CNOOC Limited has successfully brought three significant oilfields online in the South China Sea, marking a crucial advancement in its long-term strategic goals. The integrated Panyu project, encompassing the Panyu 11-12, 10-1, and 10-2 oilfields, showcases the company’s cutting-edge infrastructure, including a pioneering “Typhoon Production Mode” and a heavy oil intelligent processing system. This ambitious development is set to peak at 13,600 barrels of oil equivalent per day (boepd) of medium and heavy crude oil by 2025, enhancing both production efficiency and cost-sharing. New platforms have been connected to existing ones via a trestle bridge, further optimizing operational costs.
The Panyu oilfields are located in waters approximately 100 meters deep, and the project incorporates an unmanned wellhead platform.
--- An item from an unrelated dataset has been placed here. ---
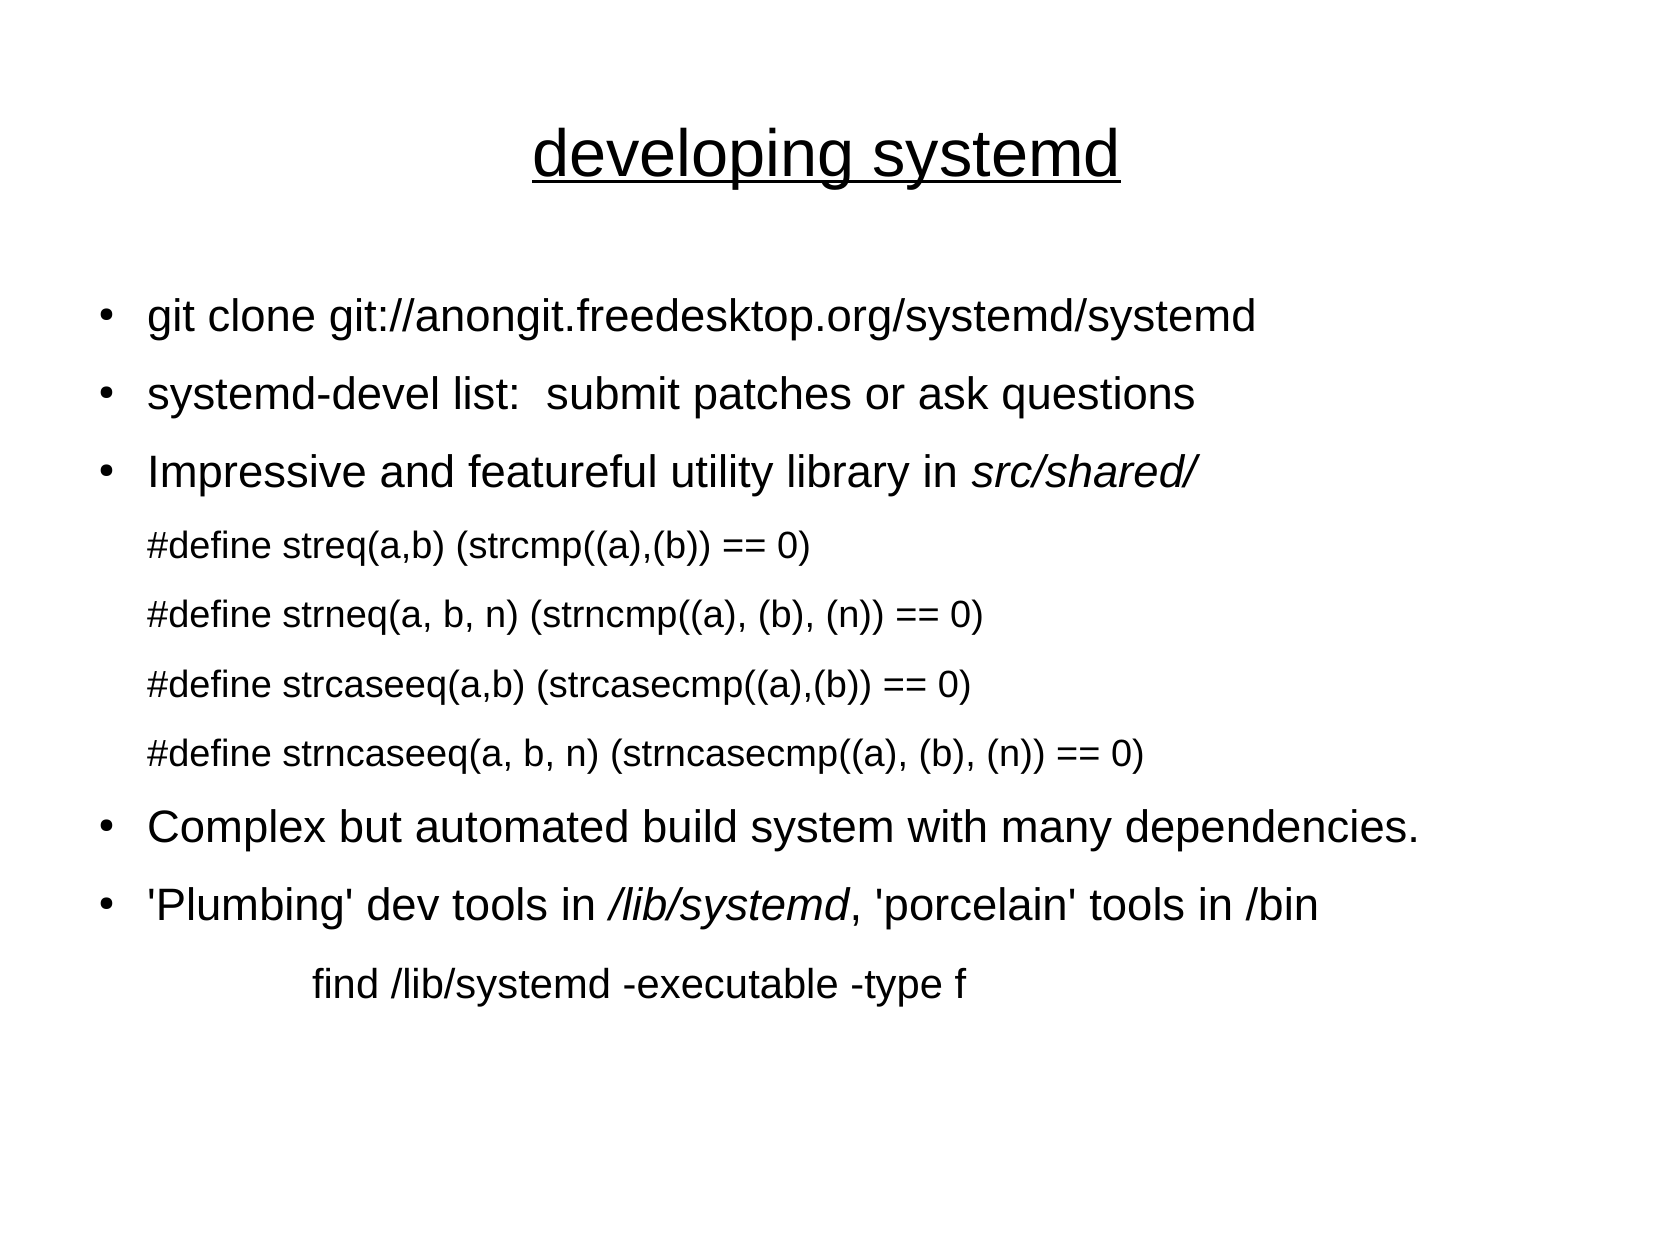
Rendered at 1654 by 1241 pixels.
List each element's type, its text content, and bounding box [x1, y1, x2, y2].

list git clone git://anongit.freedesktop.org/systemd/systemd systemd-devel list: submit patches or ask questions Impressive and featureful utility library in src/shared/ #define streq(a,b) (strcmp((a),(b)) == 0) #define strneq(a, b, n) (strncmp((a), (b), (n)) == 0) #define strcaseeq(a,b) (strcasecmp((a),(b)) == 0) #define strncaseeq(a, b, n) (strncasecmp((a), (b), (n)) == 0) Complex but automated build system with many dependencies. 'Plumbing' dev tools in /lib/systemd, 'porcelain' tools in /bin find /lib/systemd -executable -type f [82, 290, 1571, 1010]
title developing systemd [82, 49, 1571, 257]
Since its initial production began in 2003, the Panyu cluster has yielded over 380 million barrels of crude oil, solidifying its position as a cornerstone of CNOOC’s operations.
The company has also announced plans to commission 15 development wells for the project. CNOOC holds a 100% stake in the Panyu development and operates the project following its acquisition of Devon Energy Corporation’s interest in 2010 for $515 million.
In a broader context of corporate performance, CNOOC reported a record third-quarter profit of $5.2 billion for 2024, a 9% increase from the same period last year. The company also finalized a $2 billion deal with Ineos in the fourth quarter, selling its US oil and gas assets, including stakes in two deepwater fields located in the Gulf of Mexico.
This success follows CNOOC’s achievements with its Jinzhou 23-2 oilfield in the Bohai Sea, which is expected to peak at 17,000 boepd by 2027, and the Huizhou 26-6 oilfield project, which will contribute 20,600 boepd by 2027. Both of these projects are fully owned and operated by CNOOC, highlighting the company’s growing presence and expanding capabilities in the global oil market.